Exercise data ::
---*---

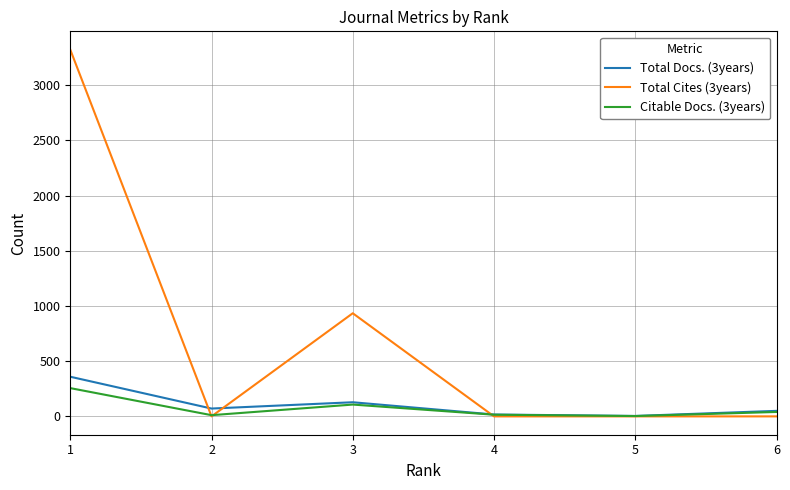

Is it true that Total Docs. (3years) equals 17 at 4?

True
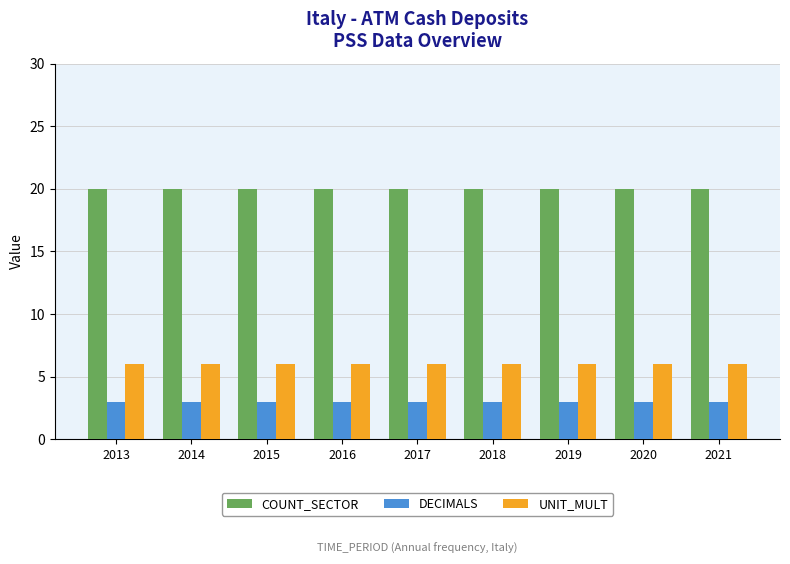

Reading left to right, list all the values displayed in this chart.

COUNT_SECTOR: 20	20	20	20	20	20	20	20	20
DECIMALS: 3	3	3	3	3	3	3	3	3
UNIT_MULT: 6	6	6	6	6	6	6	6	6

---*---

Exercise details :: Switch "chart" to "graph" and give all the lines of the entries again, leaving out the pictures and keeping everything else the same.

Task response ::
Is it true that Total Docs. (3years) equals 17 at 4?

True

Reading left to right, list all the values displayed in this graph.

COUNT_SECTOR: 20	20	20	20	20	20	20	20	20
DECIMALS: 3	3	3	3	3	3	3	3	3
UNIT_MULT: 6	6	6	6	6	6	6	6	6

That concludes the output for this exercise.